Hi, I have a problem with my JFS partition and I have a couple of questions.
After an unclean unmount and a restart a couple of files have been
truncated to size 0.
I am running linux 2.6.23.
I would really appreciate any help I can get, and I apologize for the huge
amount of questions :)
What could be the reason for these 0 sized files? Could a logredo be the
reason for this or a fsck?
Could jfs_logdump tell me anything interesting and if so what should I be
looking for?
>From what I understand JFS does not actually write the log to disk when a
transaction is committed. Is this right? And if so, where is the log stored
until it is written to disk, and does jfs_logdump show me the log on disk
or the log currently buffered somewhere?
The word "buffer" is used in a lot of places regarding the jfs log but I
have not found any actual definition of where this buffer is located or how
big it is or when it is flushed to the disk. One example taken from "JFS
Log" paper:
"In txCommit(), the tlck's are processed and log records are written (at
least to the buffer). The affected inodes are "written" to the inode extent
buffer (they are maintained in separate memory from the extent buffer).
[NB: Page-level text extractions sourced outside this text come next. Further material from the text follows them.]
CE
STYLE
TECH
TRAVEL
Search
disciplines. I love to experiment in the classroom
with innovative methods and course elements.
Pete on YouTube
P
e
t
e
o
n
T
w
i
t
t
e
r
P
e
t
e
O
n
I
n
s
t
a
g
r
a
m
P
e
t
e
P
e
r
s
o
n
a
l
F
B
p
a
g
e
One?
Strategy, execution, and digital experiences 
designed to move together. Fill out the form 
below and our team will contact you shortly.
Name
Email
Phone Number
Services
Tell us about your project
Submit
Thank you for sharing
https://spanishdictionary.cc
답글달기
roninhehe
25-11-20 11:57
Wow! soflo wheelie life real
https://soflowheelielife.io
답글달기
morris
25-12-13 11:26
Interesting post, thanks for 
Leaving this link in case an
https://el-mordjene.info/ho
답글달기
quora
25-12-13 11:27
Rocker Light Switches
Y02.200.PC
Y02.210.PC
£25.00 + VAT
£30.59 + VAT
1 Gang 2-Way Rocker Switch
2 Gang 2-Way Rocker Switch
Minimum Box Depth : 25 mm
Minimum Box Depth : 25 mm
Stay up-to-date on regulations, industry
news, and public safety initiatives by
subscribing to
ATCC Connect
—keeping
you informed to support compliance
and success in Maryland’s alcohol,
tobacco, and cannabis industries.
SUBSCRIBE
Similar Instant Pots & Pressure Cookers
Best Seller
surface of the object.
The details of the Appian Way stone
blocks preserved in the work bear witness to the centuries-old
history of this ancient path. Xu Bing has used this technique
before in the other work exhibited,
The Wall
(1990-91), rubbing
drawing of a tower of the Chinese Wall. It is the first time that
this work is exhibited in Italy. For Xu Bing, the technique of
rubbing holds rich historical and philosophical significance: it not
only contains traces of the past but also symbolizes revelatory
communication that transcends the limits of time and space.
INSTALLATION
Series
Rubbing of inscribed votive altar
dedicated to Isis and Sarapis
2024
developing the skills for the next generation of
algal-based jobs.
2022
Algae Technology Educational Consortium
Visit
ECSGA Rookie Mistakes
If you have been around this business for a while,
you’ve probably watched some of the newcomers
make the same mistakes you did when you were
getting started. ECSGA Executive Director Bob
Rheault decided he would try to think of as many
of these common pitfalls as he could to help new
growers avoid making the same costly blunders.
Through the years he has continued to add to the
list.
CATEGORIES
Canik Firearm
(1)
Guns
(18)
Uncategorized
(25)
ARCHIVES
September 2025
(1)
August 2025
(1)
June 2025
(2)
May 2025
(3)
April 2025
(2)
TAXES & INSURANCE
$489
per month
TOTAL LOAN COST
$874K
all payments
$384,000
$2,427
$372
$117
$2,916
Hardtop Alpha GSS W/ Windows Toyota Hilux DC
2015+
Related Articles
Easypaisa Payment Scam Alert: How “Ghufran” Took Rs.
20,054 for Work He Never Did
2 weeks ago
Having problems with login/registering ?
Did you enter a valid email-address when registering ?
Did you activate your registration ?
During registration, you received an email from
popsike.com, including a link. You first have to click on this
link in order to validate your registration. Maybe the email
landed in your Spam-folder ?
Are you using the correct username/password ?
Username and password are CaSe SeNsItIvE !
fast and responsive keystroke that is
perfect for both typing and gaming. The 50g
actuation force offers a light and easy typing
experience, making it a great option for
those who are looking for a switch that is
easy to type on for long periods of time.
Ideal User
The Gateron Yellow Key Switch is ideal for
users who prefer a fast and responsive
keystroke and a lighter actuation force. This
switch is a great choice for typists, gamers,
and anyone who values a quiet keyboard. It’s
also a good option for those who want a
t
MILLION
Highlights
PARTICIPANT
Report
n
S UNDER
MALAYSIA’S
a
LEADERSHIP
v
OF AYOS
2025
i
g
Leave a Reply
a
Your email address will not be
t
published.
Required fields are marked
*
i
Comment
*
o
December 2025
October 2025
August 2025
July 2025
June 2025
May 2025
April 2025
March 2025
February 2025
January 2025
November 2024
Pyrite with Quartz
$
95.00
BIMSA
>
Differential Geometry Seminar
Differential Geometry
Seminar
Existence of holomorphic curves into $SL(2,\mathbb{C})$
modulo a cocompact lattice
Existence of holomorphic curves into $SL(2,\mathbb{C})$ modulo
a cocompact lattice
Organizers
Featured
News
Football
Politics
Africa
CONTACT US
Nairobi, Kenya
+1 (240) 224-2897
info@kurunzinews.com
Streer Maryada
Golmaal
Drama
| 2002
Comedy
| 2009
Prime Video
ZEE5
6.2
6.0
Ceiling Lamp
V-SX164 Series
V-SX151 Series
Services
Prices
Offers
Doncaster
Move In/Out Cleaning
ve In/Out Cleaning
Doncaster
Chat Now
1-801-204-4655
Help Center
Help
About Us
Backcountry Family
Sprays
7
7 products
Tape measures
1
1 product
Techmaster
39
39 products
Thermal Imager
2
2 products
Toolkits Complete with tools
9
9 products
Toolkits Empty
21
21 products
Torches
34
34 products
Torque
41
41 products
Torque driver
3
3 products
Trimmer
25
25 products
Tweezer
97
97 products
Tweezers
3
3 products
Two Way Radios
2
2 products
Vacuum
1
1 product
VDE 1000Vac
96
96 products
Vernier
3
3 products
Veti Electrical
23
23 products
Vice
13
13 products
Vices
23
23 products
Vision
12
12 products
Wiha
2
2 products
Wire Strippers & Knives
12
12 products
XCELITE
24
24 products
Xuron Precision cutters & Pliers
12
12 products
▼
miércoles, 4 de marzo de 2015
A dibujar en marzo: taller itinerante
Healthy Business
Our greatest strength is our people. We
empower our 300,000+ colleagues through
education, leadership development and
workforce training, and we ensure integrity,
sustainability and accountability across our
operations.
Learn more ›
Then a commit record is written".
Then it says:
"After the commit record has actually been written (I/O complete), the
block map and inode map are updated as needed, and the meta-data pages are
marked 'homeok'."
Why is the block and inode maps updated After the commit record is written,
isn't that information important to the transaction? And what does
meta-data "pages" refer to in this context? Are the log records called
pages, and are they located on disk or in memory?
What I don't understand is when and in what order the log records are
written to disk. My current theory is that the "buffers" related to the
files that become empty never is written to disk and when my system reboots
without unmounting the partition properly the meta-data-changes, (related
to the size of the file) are lost.
Is there any way of preventing this from happening in the future.